▶ [Document images with source code]
—————
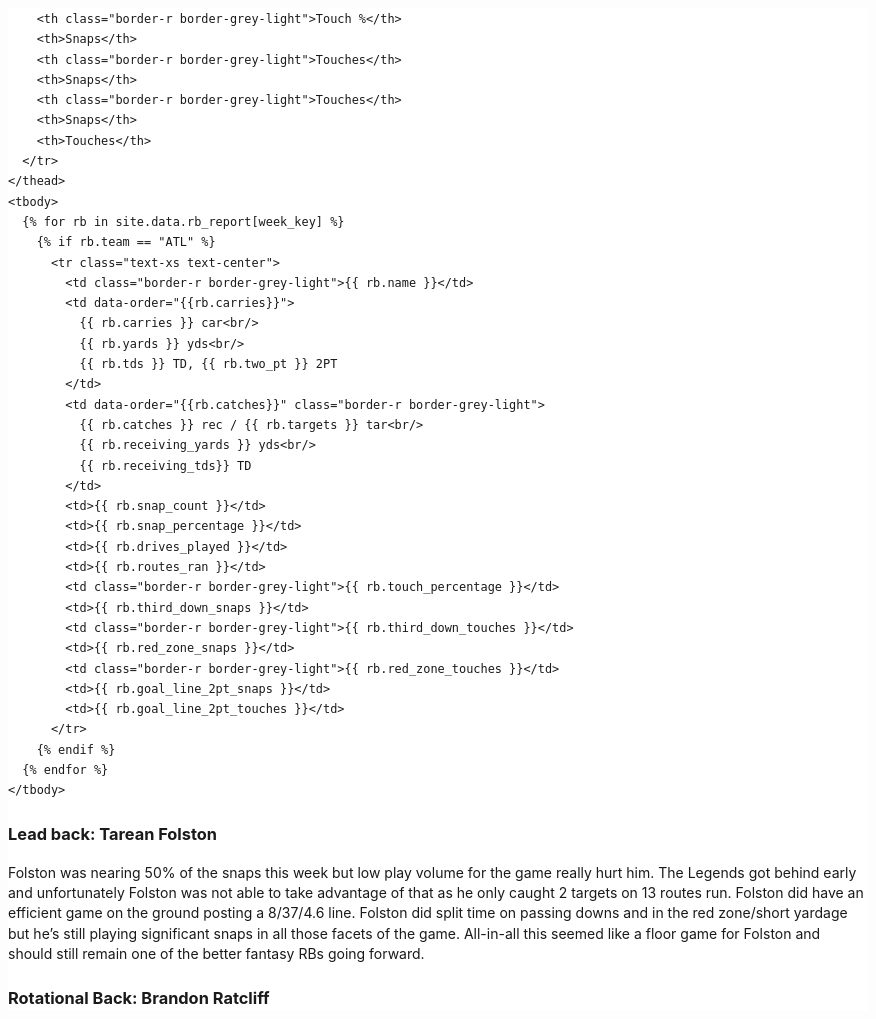         <th class="border-r border-grey-light">Touch %</th>
        <th>Snaps</th>
        <th class="border-r border-grey-light">Touches</th>
        <th>Snaps</th>
        <th class="border-r border-grey-light">Touches</th>
        <th>Snaps</th>
        <th>Touches</th>
      </tr>
    </thead>
    <tbody>
      {% for rb in site.data.rb_report[week_key] %}
        {% if rb.team == "ATL" %}
          <tr class="text-xs text-center">
            <td class="border-r border-grey-light">{{ rb.name }}</td>
            <td data-order="{{rb.carries}}">
              {{ rb.carries }} car<br/>
              {{ rb.yards }} yds<br/>
              {{ rb.tds }} TD, {{ rb.two_pt }} 2PT
            </td>
            <td data-order="{{rb.catches}}" class="border-r border-grey-light">
              {{ rb.catches }} rec / {{ rb.targets }} tar<br/>
              {{ rb.receiving_yards }} yds<br/>
              {{ rb.receiving_tds}} TD
            </td>
            <td>{{ rb.snap_count }}</td>
            <td>{{ rb.snap_percentage }}</td>
            <td>{{ rb.drives_played }}</td>
            <td>{{ rb.routes_ran }}</td>
            <td class="border-r border-grey-light">{{ rb.touch_percentage }}</td>
            <td>{{ rb.third_down_snaps }}</td>
            <td class="border-r border-grey-light">{{ rb.third_down_touches }}</td>
            <td>{{ rb.red_zone_snaps }}</td>
            <td class="border-r border-grey-light">{{ rb.red_zone_touches }}</td>
            <td>{{ rb.goal_line_2pt_snaps }}</td>
            <td>{{ rb.goal_line_2pt_touches }}</td>
          </tr>
        {% endif %}
      {% endfor %}
    </tbody>
  </table>
</div>

### Lead back: Tarean Folston

Folston was nearing 50% of the snaps this week but low play volume for the game really hurt him. The Legends got behind early and unfortunately Folston was not able to take advantage of that as he only caught 2 targets on 13 routes run. Folston did have an efficient game on the ground posting a 8/37/4.6 line. Folston did split time on passing downs and in the red zone/short yardage but he’s still playing significant snaps in all those facets of the game. All-in-all this seemed like a floor game for Folston and should still remain one of the better fantasy RBs going forward.

### Rotational Back: Brandon Ratcliff
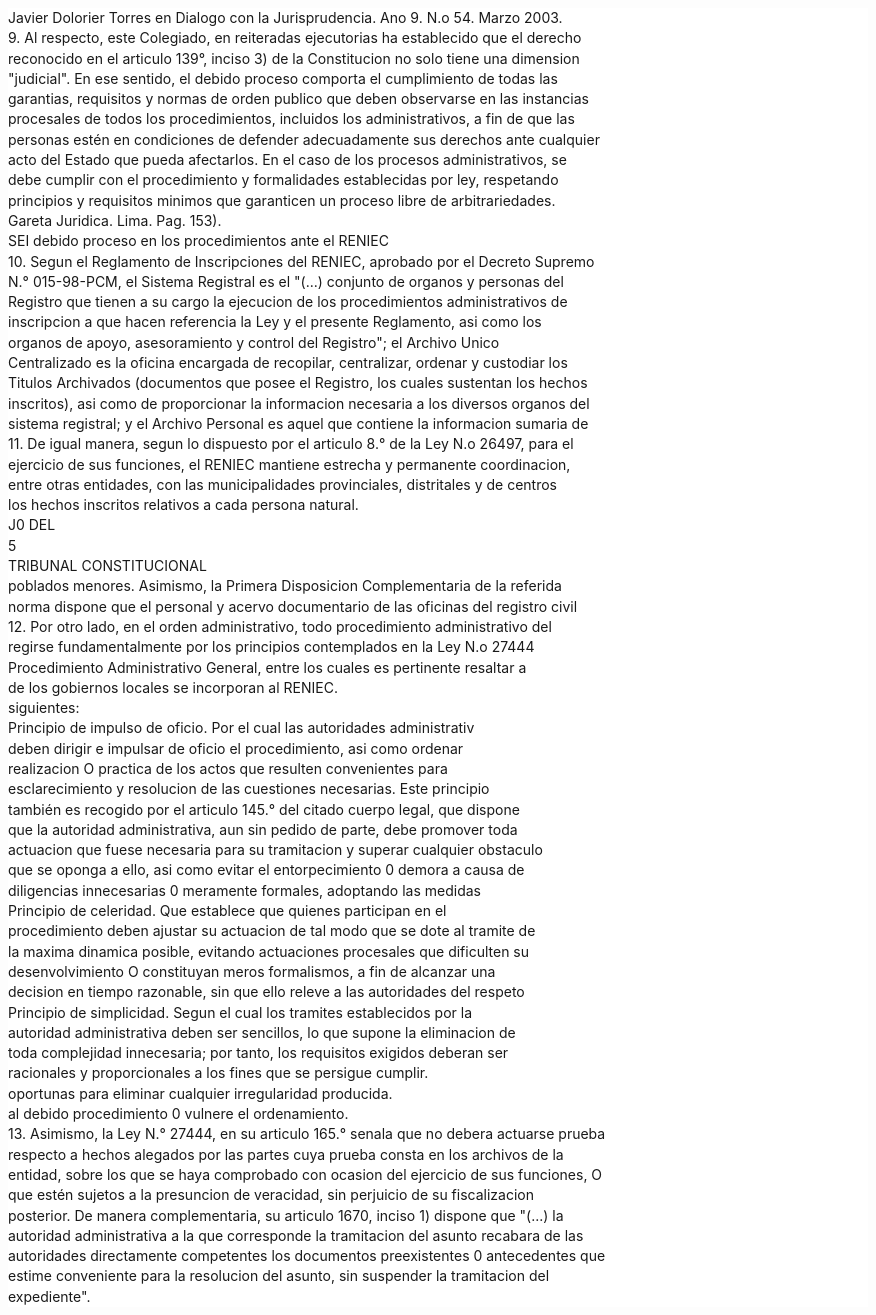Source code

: Javier Dolorier Torres en Dialogo con la Jurisprudencia. Ano 9. N.o 54. Marzo 2003.  
9. Al respecto, este Colegiado, en reiteradas ejecutorias ha establecido que el derecho  
reconocido en el articulo 139°, inciso 3) de la Constitucion no solo tiene una dimension  
"judicial". En ese sentido, el debido proceso comporta el cumplimiento de todas las  
garantias, requisitos y normas de orden publico que deben observarse en las instancias  
procesales de todos los procedimientos, incluidos los administrativos, a fin de que las  
personas estén en condiciones de defender adecuadamente sus derechos ante cualquier  
acto del Estado que pueda afectarlos. En el caso de los procesos administrativos, se  
debe cumplir con el procedimiento y formalidades establecidas por ley, respetando  
principios y requisitos minimos que garanticen un proceso libre de arbitrariedades.  
Gareta Juridica. Lima. Pag. 153).  
SEI debido proceso en los procedimientos ante el RENIEC  
10. Segun el Reglamento de Inscripciones del RENIEC, aprobado por el Decreto Supremo  
N.° 015-98-PCM, el Sistema Registral es el "(...) conjunto de organos y personas del  
Registro que tienen a su cargo la ejecucion de los procedimientos administrativos de  
inscripcion a que hacen referencia la Ley y el presente Reglamento, asi como los  
organos de apoyo, asesoramiento y control del Registro"; el Archivo Unico  
Centralizado es la oficina encargada de recopilar, centralizar, ordenar y custodiar los  
Titulos Archivados (documentos que posee el Registro, los cuales sustentan los hechos  
inscritos), asi como de proporcionar la informacion necesaria a los diversos organos del  
sistema registral; y el Archivo Personal es aquel que contiene la informacion sumaria de  
11. De igual manera, segun lo dispuesto por el articulo 8.° de la Ley N.o 26497, para el  
ejercicio de sus funciones, el RENIEC mantiene estrecha y permanente coordinacion,  
entre otras entidades, con las municipalidades provinciales, distritales y de centros  
los hechos inscritos relativos a cada persona natural.  
J0 DEL  
5  
TRIBUNAL CONSTITUCIONAL  
poblados menores. Asimismo, la Primera Disposicion Complementaria de la referida  
norma dispone que el personal y acervo documentario de las oficinas del registro civil  
12. Por otro lado, en el orden administrativo, todo procedimiento administrativo del  
regirse fundamentalmente por los principios contemplados en la Ley N.o 27444  
Procedimiento Administrativo General, entre los cuales es pertinente resaltar a  
de los gobiernos locales se incorporan al RENIEC.  
siguientes:  
Principio de impulso de oficio. Por el cual las autoridades administrativ  
deben dirigir e impulsar de oficio el procedimiento, asi como ordenar  
realizacion O practica de los actos que resulten convenientes para  
esclarecimiento y resolucion de las cuestiones necesarias. Este principio  
también es recogido por el articulo 145.° del citado cuerpo legal, que dispone  
que la autoridad administrativa, aun sin pedido de parte, debe promover toda  
actuacion que fuese necesaria para su tramitacion y superar cualquier obstaculo  
que se oponga a ello, asi como evitar el entorpecimiento 0 demora a causa de  
diligencias innecesarias 0 meramente formales, adoptando las medidas  
Principio de celeridad. Que establece que quienes participan en el  
procedimiento deben ajustar su actuacion de tal modo que se dote al tramite de  
la maxima dinamica posible, evitando actuaciones procesales que dificulten su  
desenvolvimiento O constituyan meros formalismos, a fin de alcanzar una  
decision en tiempo razonable, sin que ello releve a las autoridades del respeto  
Principio de simplicidad. Segun el cual los tramites establecidos por la  
autoridad administrativa deben ser sencillos, lo que supone la eliminacion de  
toda complejidad innecesaria; por tanto, los requisitos exigidos deberan ser  
racionales y proporcionales a los fines que se persigue cumplir.  
oportunas para eliminar cualquier irregularidad producida.  
al debido procedimiento 0 vulnere el ordenamiento.  
13. Asimismo, la Ley N.° 27444, en su articulo 165.° senala que no debera actuarse prueba  
respecto a hechos alegados por las partes cuya prueba consta en los archivos de la  
entidad, sobre los que se haya comprobado con ocasion del ejercicio de sus funciones, O  
que estén sujetos a la presuncion de veracidad, sin perjuicio de su fiscalizacion  
posterior. De manera complementaria, su articulo 1670, inciso 1) dispone que "(...) la  
autoridad administrativa a la que corresponde la tramitacion del asunto recabara de las  
autoridades directamente competentes los documentos preexistentes 0 antecedentes que  
estime conveniente para la resolucion del asunto, sin suspender la tramitacion del  
expediente".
—————
▶ [PROBLEM DETAILS] Rewrite every line of the listing with "border-grey-light" changed to "border-gray-light" and everything else left as it is. Do not include the pictures.

▶ [WRITTEN REPLY]
         <th class="border-r border-gray-light">Touch %</th>
        <th>Snaps</th>
        <th class="border-r border-gray-light">Touches</th>
        <th>Snaps</th>
        <th class="border-r border-gray-light">Touches</th>
        <th>Snaps</th>
        <th>Touches</th>
      </tr>
    </thead>
    <tbody>
      {% for rb in site.data.rb_report[week_key] %}
        {% if rb.team == "ATL" %}
          <tr class="text-xs text-center">
            <td class="border-r border-gray-light">{{ rb.name }}</td>
            <td data-order="{{rb.carries}}">
              {{ rb.carries }} car<br/>
              {{ rb.yards }} yds<br/>
              {{ rb.tds }} TD, {{ rb.two_pt }} 2PT
            </td>
            <td data-order="{{rb.catches}}" class="border-r border-gray-light">
              {{ rb.catches }} rec / {{ rb.targets }} tar<br/>
              {{ rb.receiving_yards }} yds<br/>
              {{ rb.receiving_tds}} TD
            </td>
            <td>{{ rb.snap_count }}</td>
            <td>{{ rb.snap_percentage }}</td>
            <td>{{ rb.drives_played }}</td>
            <td>{{ rb.routes_ran }}</td>
            <td class="border-r border-gray-light">{{ rb.touch_percentage }}</td>
            <td>{{ rb.third_down_snaps }}</td>
            <td class="border-r border-gray-light">{{ rb.third_down_touches }}</td>
            <td>{{ rb.red_zone_snaps }}</td>
            <td class="border-r border-gray-light">{{ rb.red_zone_touches }}</td>
            <td>{{ rb.goal_line_2pt_snaps }}</td>
            <td>{{ rb.goal_line_2pt_touches }}</td>
          </tr>
        {% endif %}
      {% endfor %}
    </tbody>
  </table>
</div>

### Lead back: Tarean Folston

Folston was nearing 50% of the snaps this week but low play volume for the game really hurt him. The Legends got behind early and unfortunately Folston was not able to take advantage of that as he only caught 2 targets on 13 routes run. Folston did have an efficient game on the ground posting a 8/37/4.6 line. Folston did split time on passing downs and in the red zone/short yardage but he’s still playing significant snaps in all those facets of the game. All-in-all this seemed like a floor game for Folston and should still remain one of the better fantasy RBs going forward.

### Rotational Back: Brandon Ratcliff
Source code

: Javier Dolorier Torres en Dialogo con la Jurisprudencia. Ano 9. N.o 54. Marzo 2003.  
9. Al respecto, este Colegiado, en reiteradas ejecutorias ha establecido que el derecho  
reconocido en el articulo 139°, inciso 3) de la Constitucion no solo tiene una dimension  
"judicial". En ese sentido, el debido proceso comporta el cumplimiento de todas las  
garantias, requisitos y normas de orden publico que deben observarse en las instancias  
procesales de todos los procedimientos, incluidos los administrativos, a fin de que las  
personas estén en condiciones de defender adecuadamente sus derechos ante cualquier  
acto del Estado que pueda afectarlos. En el caso de los procesos administrativos, se  
debe cumplir con el procedimiento y formalidades establecidas por ley, respetando  
principios y requisitos minimos que garanticen un proceso libre de arbitrariedades.  
Gareta Juridica. Lima. Pag. 153).  
SEI debido proceso en los procedimientos ante el RENIEC  
10. Segun el Reglamento de Inscripciones del RENIEC, aprobado por el Decreto Supremo  
N.° 015-98-PCM, el Sistema Registral es el "(...) conjunto de organos y personas del  
Registro que tienen a su cargo la ejecucion de los procedimientos administrativos de  
inscripcion a que hacen referencia la Ley y el presente Reglamento, asi como los  
organos de apoyo, asesoramiento y control del Registro"; el Archivo Unico  
Centralizado es la oficina encargada de recopilar, centralizar, ordenar y custodiar los  
Titulos Archivados (documentos que posee el Registro, los cuales sustentan los hechos  
inscritos), asi como de proporcionar la informacion necesaria a los diversos organos del  
sistema registral; y el Archivo Personal es aquel que contiene la informacion sumaria de  
11. De igual manera, segun lo dispuesto por el articulo 8.° de la Ley N.o 26497, para el  
ejercicio de sus funciones, el RENIEC mantiene estrecha y permanente coordinacion,  
entre otras entidades, con las municipalidades provinciales, distritales y de centros  
los hechos inscritos relativos a cada persona natural.  
J0 DEL  
5  
TRIBUNAL CONSTITUCIONAL  
poblados menores. Asimismo, la Primera Disposicion Complementaria de la referida  
norma dispone que el personal y acervo documentario de las oficinas del registro civil  
12. Por otro lado, en el orden administrativo, todo procedimiento administrativo del  
regirse fundamentalmente por los principios contemplados en la Ley N.o 27444  
Procedimiento Administrativo General, entre los cuales es pertinente resaltar a  
de los gobiernos locales se incorporan al RENIEC.  
siguientes:  
Principio de impulso de oficio. Por el cual las autoridades administrativ  
deben dirigir e impulsar de oficio el procedimiento, asi como ordenar  
realizacion O practica de los actos que resulten convenientes para  
esclarecimiento y resolucion de las cuestiones necesarias. Este principio  
también es recogido por el articulo 145.° del citado cuerpo legal, que dispone  
que la autoridad administrativa, aun sin pedido de parte, debe promover toda  
actuacion que fuese necesaria para su tramitacion y superar cualquier obstaculo  
que se oponga a ello, asi como evitar el entorpecimiento 0 demora a causa de  
diligencias innecesarias 0 meramente formales, adoptando las medidas  
Principio de celeridad. Que establece que quienes participan en el  
procedimiento deben ajustar su actuacion de tal modo que se dote al tramite de  
la maxima dinamica posible, evitando actuaciones procesales que dificulten su  
desenvolvimiento O constituyan meros formalismos, a fin de alcanzar una  
decision en tiempo razonable, sin que ello releve a las autoridades del respeto  
Principio de simplicidad. Segun el cual los tramites establecidos por la  
autoridad administrativa deben ser sencillos, lo que supone la eliminacion de  
toda complejidad innecesaria; por tanto, los requisitos exigidos deberan ser  
racionales y proporcionales a los fines que se persigue cumplir.  
oportunas para eliminar cualquier irregularidad producida.  
al debido procedimiento 0 vulnere el ordenamiento.  
13. Asimismo, la Ley N.° 27444, en su articulo 165.° senala que no debera actuarse prueba  
respecto a hechos alegados por las partes cuya prueba consta en los archivos de la  
entidad, sobre los que se haya comprobado con ocasion del ejercicio de sus funciones, O  
que estén sujetos a la presuncion de veracidad, sin perjuicio de su fiscalizacion  
posterior. De manera complementaria, su articulo 1670, inciso 1) dispone que "(...) la  
autoridad administrativa a la que corresponde la tramitacion del asunto recabara de las  
autoridades directamente competentes los documentos preexistentes 0 antecedentes que  
estime conveniente para la resolucion del asunto, sin suspender la tramitacion del  
expediente".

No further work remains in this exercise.